Locate every line in the records below that contains the word "hair", and copy each of those lines in full.
▼
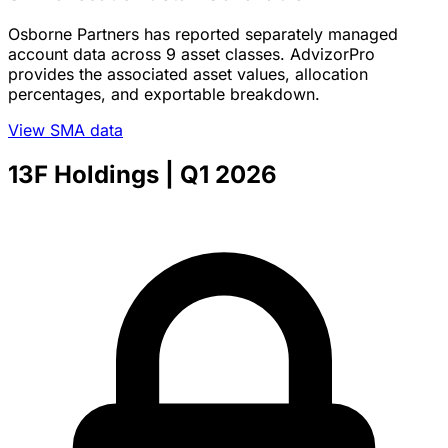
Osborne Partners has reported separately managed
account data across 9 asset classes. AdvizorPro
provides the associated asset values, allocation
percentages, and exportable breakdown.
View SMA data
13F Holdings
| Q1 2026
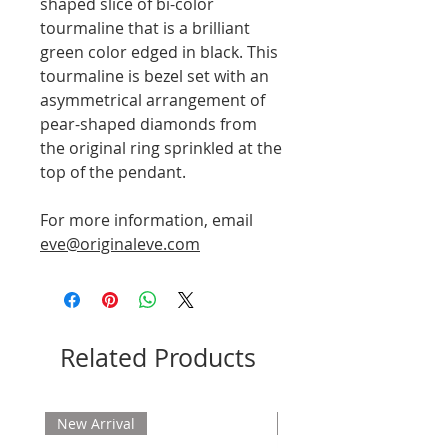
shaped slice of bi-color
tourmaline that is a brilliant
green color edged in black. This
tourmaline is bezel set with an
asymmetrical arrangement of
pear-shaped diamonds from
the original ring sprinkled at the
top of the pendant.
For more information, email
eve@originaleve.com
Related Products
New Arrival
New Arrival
▲
▼
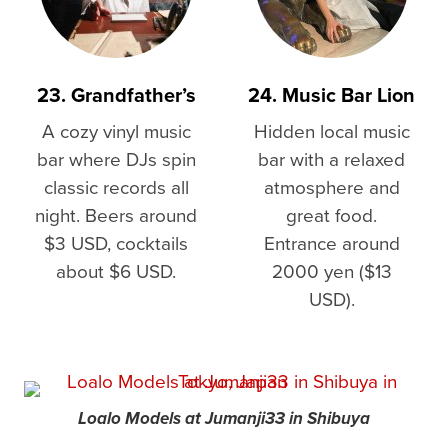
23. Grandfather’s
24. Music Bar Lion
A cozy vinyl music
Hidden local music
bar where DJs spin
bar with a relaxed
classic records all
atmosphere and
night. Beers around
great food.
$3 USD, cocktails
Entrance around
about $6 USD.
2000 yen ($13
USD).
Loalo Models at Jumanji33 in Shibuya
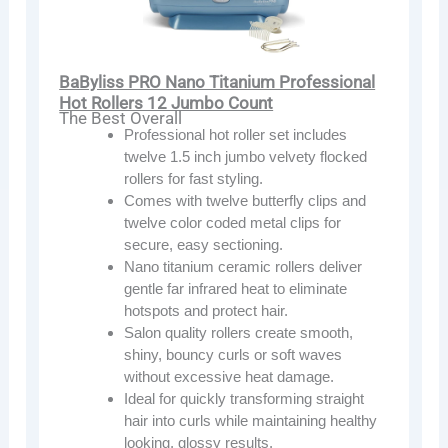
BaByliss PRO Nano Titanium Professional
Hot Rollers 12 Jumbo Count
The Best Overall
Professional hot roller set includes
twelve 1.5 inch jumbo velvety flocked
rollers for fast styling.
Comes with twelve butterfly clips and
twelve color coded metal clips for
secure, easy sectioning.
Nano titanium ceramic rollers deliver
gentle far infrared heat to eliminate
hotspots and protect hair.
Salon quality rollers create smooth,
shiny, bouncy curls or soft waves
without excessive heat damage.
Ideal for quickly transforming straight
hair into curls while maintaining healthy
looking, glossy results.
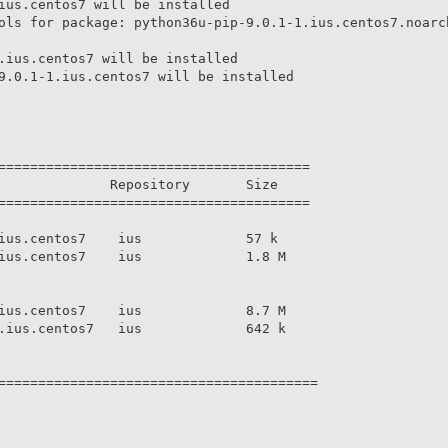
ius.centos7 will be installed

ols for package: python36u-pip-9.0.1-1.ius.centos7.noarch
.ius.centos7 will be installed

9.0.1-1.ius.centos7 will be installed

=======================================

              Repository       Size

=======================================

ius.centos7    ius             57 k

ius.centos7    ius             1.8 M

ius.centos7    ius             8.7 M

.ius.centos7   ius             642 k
▲
Output of the exercise =>
hotspots and protect hair.
hair into curls while maintaining healthy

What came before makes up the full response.